[Collected data]
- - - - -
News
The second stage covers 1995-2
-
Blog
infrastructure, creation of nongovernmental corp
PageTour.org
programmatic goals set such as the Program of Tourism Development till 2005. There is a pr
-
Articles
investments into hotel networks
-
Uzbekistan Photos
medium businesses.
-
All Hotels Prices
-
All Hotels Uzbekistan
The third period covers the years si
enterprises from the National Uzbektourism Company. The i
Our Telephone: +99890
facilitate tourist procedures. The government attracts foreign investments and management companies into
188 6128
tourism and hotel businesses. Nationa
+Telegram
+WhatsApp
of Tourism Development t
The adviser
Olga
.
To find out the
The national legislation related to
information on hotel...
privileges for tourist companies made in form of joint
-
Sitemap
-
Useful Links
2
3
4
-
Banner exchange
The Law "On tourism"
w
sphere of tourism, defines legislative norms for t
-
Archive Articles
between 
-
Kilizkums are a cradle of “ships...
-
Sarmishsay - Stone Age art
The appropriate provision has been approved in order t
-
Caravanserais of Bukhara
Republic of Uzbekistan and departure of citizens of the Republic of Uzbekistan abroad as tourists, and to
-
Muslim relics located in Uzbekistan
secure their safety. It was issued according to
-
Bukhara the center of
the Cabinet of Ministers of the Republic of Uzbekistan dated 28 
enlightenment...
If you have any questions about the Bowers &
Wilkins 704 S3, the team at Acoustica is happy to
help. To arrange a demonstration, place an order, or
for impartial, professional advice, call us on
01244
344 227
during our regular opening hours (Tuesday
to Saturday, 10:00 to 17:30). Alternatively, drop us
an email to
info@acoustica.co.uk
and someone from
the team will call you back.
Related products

## TASK DESCRIPTION
Lines that contain "Republic" are to be copied from the records above.

## OUTPUT OF THE TASK
Republic of Uzbekistan and departure of citizens of the Republic of Uzbekistan abroad as tourists, and to
the Cabinet of Ministers of the Republic of Uzbekistan dated 28 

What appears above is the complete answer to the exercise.